→ **STATED TASK**: Reproduce every line of the listing below verbatim, leaving out the pictures.
-- START --
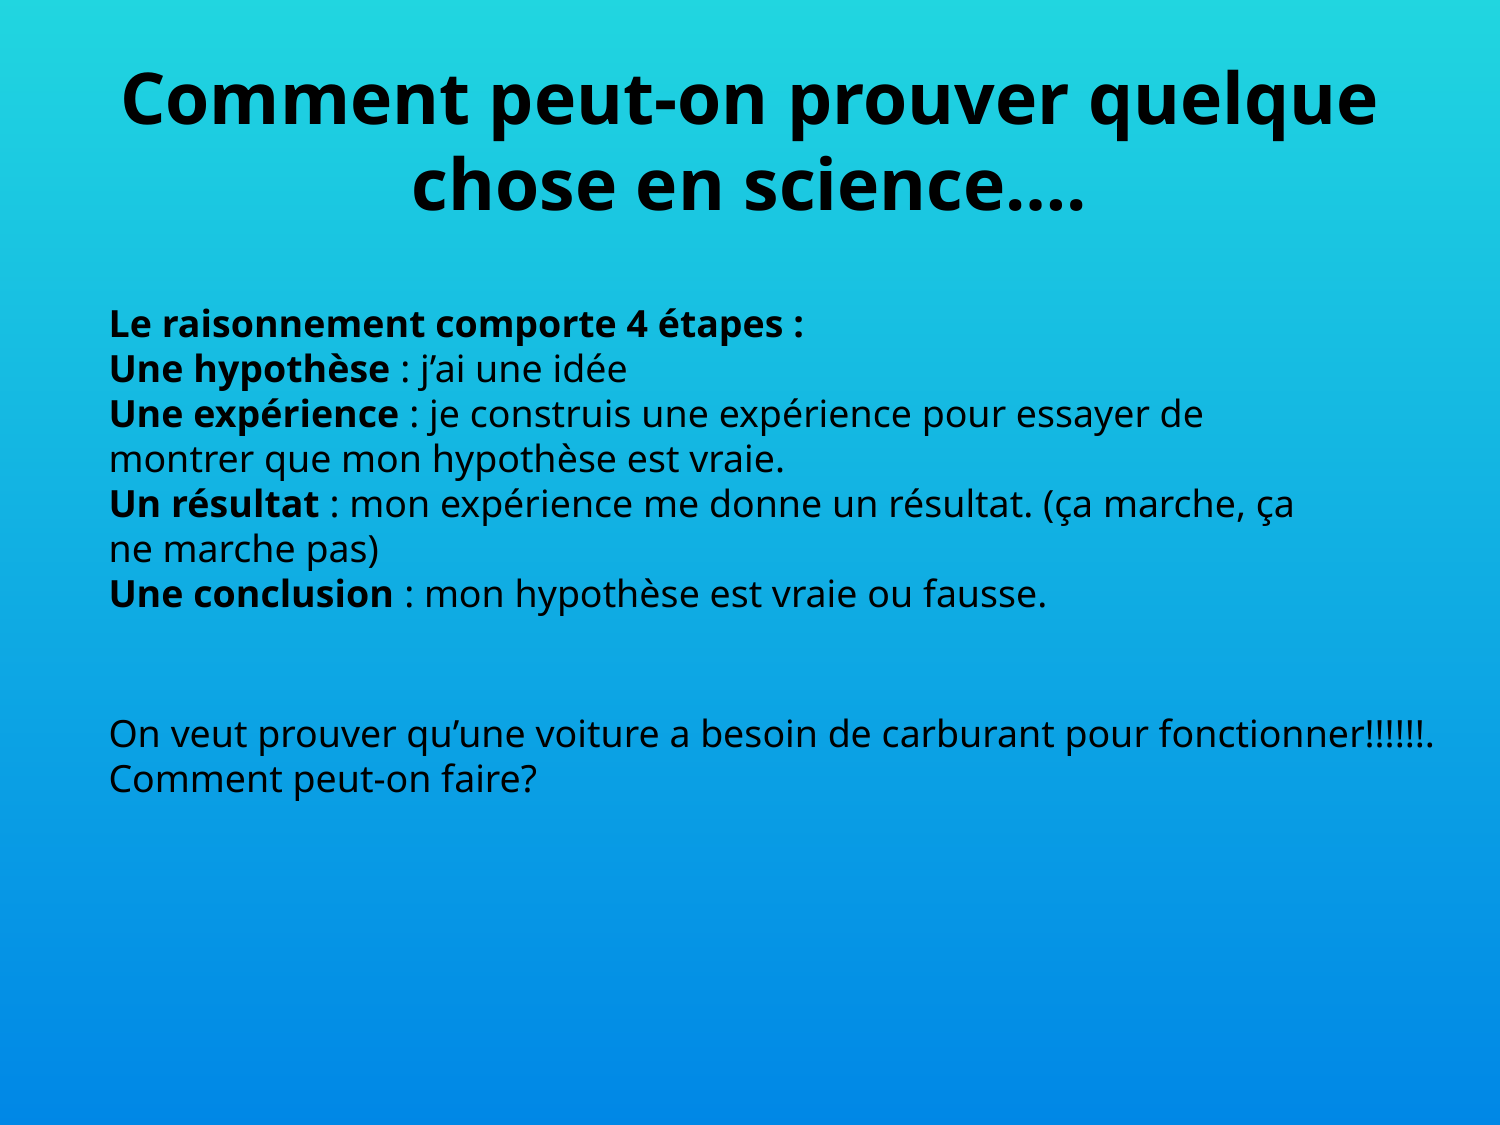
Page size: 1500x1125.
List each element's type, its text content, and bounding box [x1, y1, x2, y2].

text_box Le raisonnement comporte 4 étapes : Une hypothèse : j’ai une idée Une expérience : je construis une expérience pour essayer de montrer que mon hypothèse est vraie. Un résultat : mon expérience me donne un résultat. (ça marche, ça ne marche pas) Une conclusion : mon hypothèse est vraie ou fausse. [93, 292, 1348, 623]
title Comment peut-on prouver quelque chose en science…. [75, 45, 1425, 233]
text_box On veut prouver qu’une voiture a besoin de carburant pour fonctionner!!!!!!. Comment peut-on faire? [93, 703, 1465, 808]
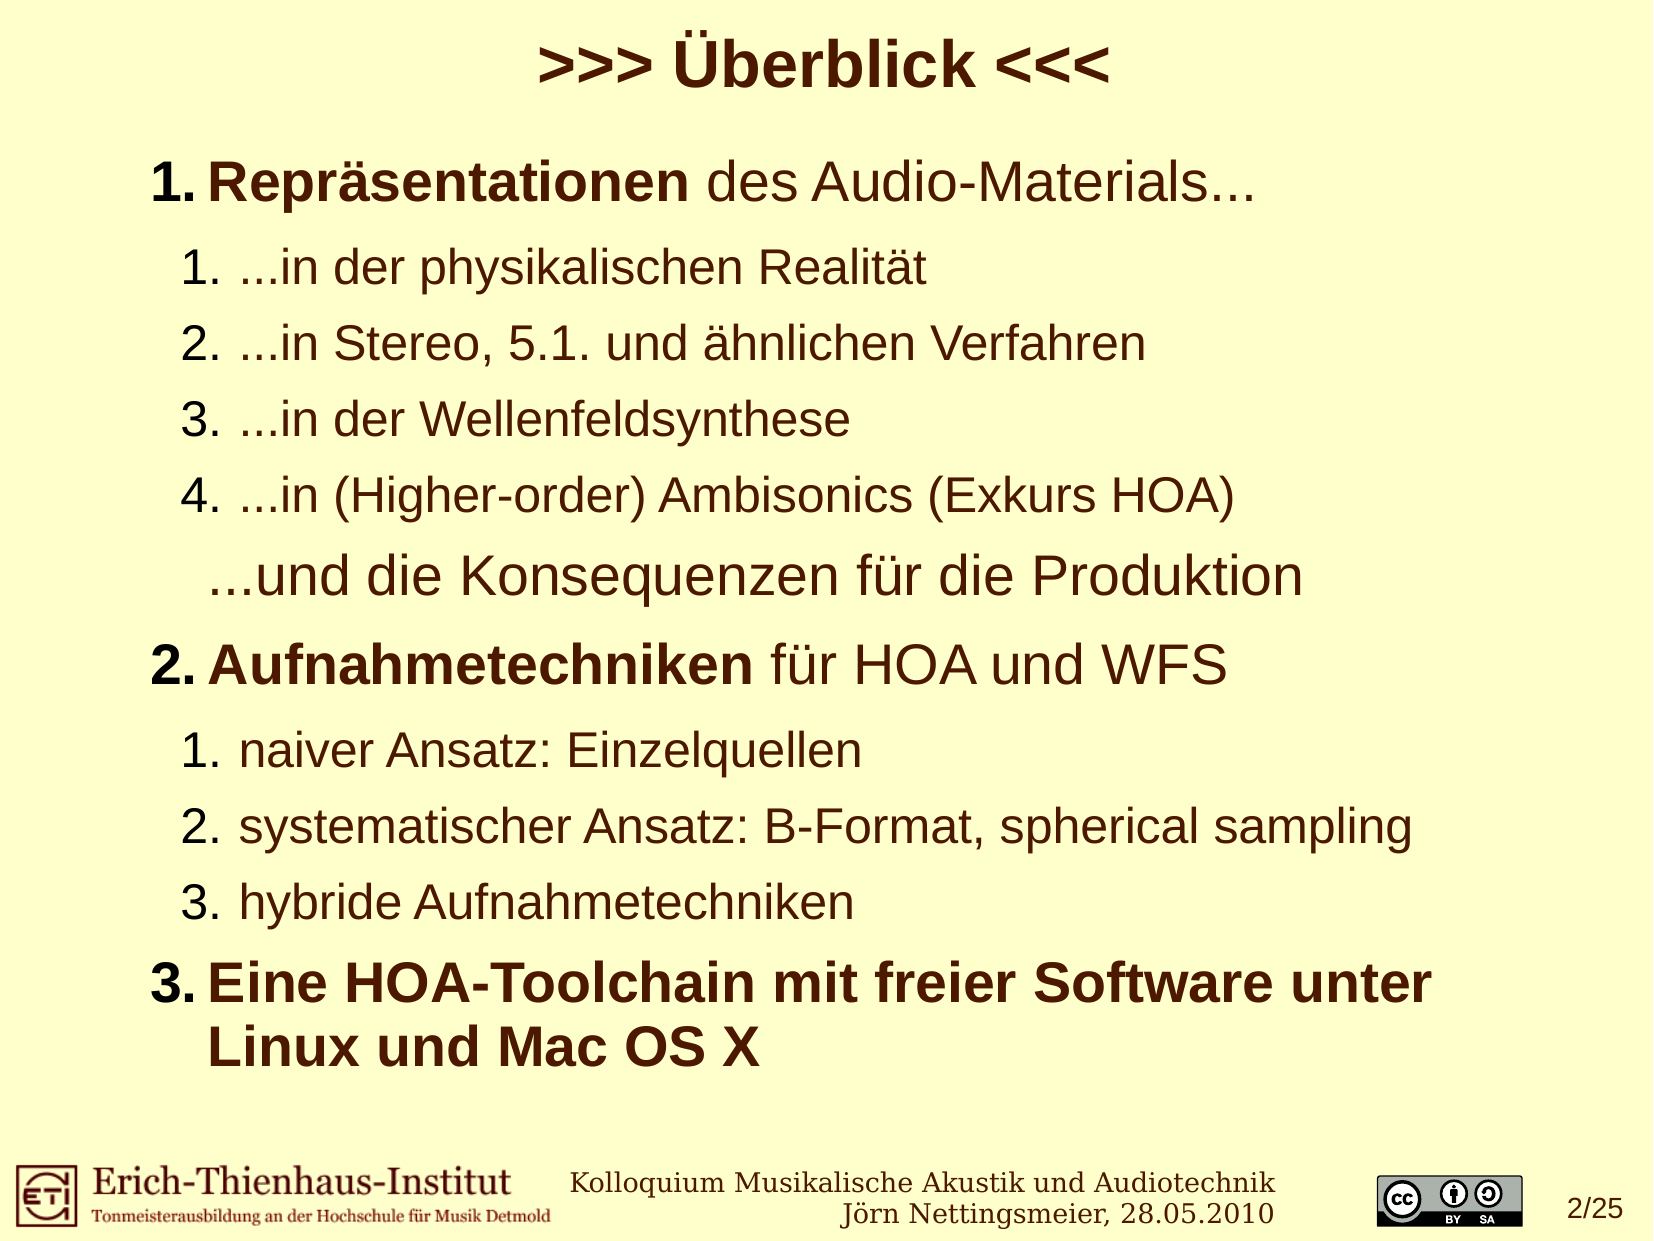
-- END --
→ **FULL SOLUTION**:
Page size: 1500x1125.
List each element's type, its text content, and bounding box [x1, y1, x2, y2].

text_box Le raisonnement comporte 4 étapes : Une hypothèse : j’ai une idée Une expérience : je construis une expérience pour essayer de montrer que mon hypothèse est vraie. Un résultat : mon expérience me donne un résultat. (ça marche, ça ne marche pas) Une conclusion : mon hypothèse est vraie ou fausse. [93, 292, 1348, 623]
title Comment peut-on prouver quelque chose en science…. [75, 45, 1425, 233]
text_box On veut prouver qu’une voiture a besoin de carburant pour fonctionner!!!!!!. Comment peut-on faire? [93, 703, 1465, 808]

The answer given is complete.